What I'm trying to do is not invent a new encoding to use in programming languages, which can be done quite easily... I want to be able to use these new encodings with text files, which requires the editor to be able to be augmented with new encoding plugins. I mentioned DLLs because that's one way plugins are made. It's not ideal because it's tied to Windows. I would prefer each such encoding to be in the form of a spec, which is (manually/automatically) converted into Go source code in a form suitable to be plugged in into LimeText. Right now I'm looking for some help on how to enable the plugging in part in Lime.Then UTF-8 would be the first test case...

I hope you got the general order of how I think this should go. Please do point out any deficiencies, factors I have not considered, and your suggestions about what order I should implement these aspects.

milindsmart commented 9 years ago

Bump... I'd love to have some suggestions on where I should start.

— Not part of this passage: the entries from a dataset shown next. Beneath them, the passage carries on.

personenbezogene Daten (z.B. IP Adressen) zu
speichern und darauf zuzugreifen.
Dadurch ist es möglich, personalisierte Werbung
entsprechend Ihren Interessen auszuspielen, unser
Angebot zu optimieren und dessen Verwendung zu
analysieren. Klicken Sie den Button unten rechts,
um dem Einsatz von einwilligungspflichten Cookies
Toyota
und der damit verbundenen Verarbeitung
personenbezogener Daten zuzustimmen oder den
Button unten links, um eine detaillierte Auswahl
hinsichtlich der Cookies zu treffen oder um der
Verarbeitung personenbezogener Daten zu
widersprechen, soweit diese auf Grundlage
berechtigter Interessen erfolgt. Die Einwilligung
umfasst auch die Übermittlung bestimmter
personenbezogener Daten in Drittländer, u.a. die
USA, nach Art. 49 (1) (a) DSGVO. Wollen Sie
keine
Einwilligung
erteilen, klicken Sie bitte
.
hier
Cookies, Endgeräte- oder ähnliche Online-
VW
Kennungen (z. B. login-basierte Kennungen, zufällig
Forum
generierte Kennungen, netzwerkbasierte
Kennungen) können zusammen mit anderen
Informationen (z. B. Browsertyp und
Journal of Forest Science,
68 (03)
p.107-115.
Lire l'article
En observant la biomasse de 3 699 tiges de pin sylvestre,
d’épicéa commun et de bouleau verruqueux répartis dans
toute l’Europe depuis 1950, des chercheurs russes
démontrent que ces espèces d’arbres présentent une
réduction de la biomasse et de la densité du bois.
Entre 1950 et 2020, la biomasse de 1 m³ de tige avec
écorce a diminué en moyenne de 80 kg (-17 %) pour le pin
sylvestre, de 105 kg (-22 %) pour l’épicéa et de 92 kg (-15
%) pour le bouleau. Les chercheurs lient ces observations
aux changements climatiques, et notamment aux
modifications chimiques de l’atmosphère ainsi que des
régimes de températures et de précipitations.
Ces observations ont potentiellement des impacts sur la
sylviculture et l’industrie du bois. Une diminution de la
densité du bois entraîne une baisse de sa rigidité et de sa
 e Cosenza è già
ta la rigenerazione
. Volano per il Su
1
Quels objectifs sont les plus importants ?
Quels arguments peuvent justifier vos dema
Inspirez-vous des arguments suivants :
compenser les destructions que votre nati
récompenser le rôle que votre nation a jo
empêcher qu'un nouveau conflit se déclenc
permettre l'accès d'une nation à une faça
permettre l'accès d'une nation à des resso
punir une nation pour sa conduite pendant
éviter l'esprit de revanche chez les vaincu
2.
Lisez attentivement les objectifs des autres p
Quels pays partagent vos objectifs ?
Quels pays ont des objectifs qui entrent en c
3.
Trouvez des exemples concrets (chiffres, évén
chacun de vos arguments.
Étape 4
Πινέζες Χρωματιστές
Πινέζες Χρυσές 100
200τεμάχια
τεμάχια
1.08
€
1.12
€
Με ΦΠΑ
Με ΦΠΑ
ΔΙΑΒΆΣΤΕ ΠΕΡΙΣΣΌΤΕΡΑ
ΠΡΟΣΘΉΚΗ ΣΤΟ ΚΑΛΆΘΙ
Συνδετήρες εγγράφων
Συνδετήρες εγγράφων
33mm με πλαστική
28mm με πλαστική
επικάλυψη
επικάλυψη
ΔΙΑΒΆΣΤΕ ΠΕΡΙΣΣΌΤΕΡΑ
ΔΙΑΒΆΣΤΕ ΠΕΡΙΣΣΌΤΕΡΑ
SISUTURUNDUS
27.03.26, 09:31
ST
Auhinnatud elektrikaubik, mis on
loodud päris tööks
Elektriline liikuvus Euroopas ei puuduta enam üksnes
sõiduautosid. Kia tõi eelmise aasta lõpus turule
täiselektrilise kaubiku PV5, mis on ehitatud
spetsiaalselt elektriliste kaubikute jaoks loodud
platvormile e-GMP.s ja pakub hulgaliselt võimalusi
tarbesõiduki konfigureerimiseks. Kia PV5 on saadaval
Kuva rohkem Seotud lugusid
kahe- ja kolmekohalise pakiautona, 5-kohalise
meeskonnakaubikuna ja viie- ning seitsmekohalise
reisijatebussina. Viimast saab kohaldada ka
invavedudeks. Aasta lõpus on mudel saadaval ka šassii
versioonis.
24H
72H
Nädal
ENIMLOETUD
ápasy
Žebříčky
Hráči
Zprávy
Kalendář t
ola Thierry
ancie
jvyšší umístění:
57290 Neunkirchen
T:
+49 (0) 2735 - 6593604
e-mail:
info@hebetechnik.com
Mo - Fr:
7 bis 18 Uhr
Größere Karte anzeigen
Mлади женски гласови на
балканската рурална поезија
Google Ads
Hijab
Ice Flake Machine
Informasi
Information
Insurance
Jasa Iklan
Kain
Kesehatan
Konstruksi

quarnster commented 9 years ago

I'd suggest you create a github repo with your encoding and make it satisfy the https://godoc.org/golang.org/x/text/encoding#Encoding.

For hooking into lime, we'd need to make sure all our IO operations go via io.Reader and io.Writer, and if they aren't figure out why and if they can be changed to do so. That way we can just use https://godoc.org/golang.org/x/text/transform#NewReader to support reading files in any encoding and https://godoc.org/golang.org/x/text/transform#NewWriter to support writing files in any encoding.